Partir c’est mourir un peu…

par | Publié le 11.04.2024, mis à jour le 11.04.2024 | Mort

«

Partir c’est mourir un peu, mais mourir c’est partir beaucoup.

»

Cette citation est généralement attribuée à Alphonse Allais1. Elle est en fait de Pierre Veber2. On la trouve dans le roman dialogué Les Couches profondes, publié pour la première fois dans La Vie parisienne en 1898.

Hubert. — Partir, c’est mourir un peu…

Alliette. — Et mourir, c’est partir beaucoup !

Pierre Veber, Les Couches profondes, dans La Vie parisienne, 3 septembre 1898, p. 499.

Rappelons qu’il s’agit d’un pastiche d’un vers du « Rondel de l’adieu », d’Edmond Haraucourt : « Partir, c’est mourir un peu » (Seul, p. 12).

Notes

1. Raymond Castans la prête à un certain Soro (« Partir », dans Le Grand Dictionnaire des mots d’esprit).

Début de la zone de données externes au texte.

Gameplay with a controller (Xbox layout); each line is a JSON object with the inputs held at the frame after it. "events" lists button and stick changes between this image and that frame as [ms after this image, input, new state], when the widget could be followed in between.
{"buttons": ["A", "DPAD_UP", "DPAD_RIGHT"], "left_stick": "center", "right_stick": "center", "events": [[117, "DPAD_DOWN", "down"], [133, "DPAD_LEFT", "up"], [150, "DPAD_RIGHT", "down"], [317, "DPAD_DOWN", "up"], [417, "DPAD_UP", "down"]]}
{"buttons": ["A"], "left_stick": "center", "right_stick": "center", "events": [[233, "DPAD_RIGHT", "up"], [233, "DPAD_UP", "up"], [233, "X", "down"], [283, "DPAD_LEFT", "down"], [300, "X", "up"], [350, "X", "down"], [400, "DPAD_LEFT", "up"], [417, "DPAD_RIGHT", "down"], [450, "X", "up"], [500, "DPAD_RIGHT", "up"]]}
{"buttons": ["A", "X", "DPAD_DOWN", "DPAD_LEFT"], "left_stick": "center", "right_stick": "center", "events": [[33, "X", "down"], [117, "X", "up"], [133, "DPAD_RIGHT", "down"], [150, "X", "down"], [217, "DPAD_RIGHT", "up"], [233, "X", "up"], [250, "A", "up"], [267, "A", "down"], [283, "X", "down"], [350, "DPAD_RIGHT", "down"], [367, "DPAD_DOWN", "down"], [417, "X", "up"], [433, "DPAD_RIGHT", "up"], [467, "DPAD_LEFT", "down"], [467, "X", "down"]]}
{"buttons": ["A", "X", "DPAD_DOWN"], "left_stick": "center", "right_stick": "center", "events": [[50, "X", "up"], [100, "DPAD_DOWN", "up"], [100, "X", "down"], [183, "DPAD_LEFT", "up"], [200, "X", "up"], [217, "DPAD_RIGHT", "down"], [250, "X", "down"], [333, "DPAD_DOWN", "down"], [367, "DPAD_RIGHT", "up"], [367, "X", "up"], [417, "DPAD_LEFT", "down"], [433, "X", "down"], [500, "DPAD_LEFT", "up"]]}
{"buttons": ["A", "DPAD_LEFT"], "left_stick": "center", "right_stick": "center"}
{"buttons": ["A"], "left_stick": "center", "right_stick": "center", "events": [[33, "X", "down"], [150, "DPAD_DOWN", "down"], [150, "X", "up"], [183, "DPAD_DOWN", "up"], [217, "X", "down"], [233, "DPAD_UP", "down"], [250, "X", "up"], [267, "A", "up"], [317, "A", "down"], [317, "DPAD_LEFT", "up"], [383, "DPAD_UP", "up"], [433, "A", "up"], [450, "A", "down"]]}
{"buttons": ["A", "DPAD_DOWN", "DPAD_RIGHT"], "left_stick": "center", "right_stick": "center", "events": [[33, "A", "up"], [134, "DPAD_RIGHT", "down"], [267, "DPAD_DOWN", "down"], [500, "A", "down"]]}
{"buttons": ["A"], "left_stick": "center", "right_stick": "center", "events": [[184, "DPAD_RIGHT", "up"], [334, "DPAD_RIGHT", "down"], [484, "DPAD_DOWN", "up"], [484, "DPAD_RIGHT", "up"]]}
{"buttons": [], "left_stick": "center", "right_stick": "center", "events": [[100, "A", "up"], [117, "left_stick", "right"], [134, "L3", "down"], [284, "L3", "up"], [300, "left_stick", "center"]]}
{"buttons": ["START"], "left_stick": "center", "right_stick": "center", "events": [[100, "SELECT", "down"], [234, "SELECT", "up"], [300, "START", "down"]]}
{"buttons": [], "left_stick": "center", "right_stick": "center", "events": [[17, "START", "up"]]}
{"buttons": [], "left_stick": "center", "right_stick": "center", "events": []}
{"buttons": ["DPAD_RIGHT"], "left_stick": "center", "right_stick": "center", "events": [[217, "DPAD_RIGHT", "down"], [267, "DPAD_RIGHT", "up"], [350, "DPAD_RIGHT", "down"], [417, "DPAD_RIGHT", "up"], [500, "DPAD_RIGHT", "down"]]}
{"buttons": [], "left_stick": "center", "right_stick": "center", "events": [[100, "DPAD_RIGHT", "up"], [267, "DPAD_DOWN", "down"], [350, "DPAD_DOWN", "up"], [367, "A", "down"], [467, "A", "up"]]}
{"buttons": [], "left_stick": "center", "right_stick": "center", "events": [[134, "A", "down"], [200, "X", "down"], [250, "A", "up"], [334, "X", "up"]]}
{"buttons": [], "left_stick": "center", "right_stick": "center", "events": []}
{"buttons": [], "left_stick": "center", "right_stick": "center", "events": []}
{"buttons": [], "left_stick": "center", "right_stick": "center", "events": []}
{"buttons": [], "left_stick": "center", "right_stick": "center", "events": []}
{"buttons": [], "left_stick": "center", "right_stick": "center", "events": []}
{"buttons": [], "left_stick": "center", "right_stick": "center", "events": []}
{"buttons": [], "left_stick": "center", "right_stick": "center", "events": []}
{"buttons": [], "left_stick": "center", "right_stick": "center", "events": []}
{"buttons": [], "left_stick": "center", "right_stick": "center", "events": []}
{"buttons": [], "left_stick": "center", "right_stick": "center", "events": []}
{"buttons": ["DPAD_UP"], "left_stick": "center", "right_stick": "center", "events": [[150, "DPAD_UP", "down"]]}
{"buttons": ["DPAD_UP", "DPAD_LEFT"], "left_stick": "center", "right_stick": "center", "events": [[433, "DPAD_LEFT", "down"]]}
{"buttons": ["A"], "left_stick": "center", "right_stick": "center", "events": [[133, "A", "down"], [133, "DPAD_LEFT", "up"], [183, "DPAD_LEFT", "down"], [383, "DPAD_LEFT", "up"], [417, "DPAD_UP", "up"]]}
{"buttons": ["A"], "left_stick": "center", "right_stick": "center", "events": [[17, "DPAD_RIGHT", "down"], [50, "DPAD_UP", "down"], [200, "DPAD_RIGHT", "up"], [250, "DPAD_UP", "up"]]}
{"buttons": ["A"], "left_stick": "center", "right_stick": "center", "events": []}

2. Pierre Veber, dramaturge, est le grand-père du réalisateur Francis Veber.

Sources

  • Castans (Raymond), Le Grand Dictionnaire des mots d’esprit, Paris, Librairie générale française (coll. « Le Livre de poche »), DL 1998.
  • Gagnière (Claude), Pour tout l’or des mots : au bonheur des mots, des mots et merveilles, Paris, Robert Laffont, DL 2007.
  • Haraucourt (Edmond), Seul, Paris, Charpentier, 1891.
  • Héraclès (Philippe), Le Grand Livre de l’humour noir, Paris, Le Cherche midi éditeur (coll. « Que deviendrait la mort sans la vie »), DL 1992.
  • Veber (Pierre), Les Couches profondes, dans La Vie parisienne, 3 septembre 1898, p. 499-501.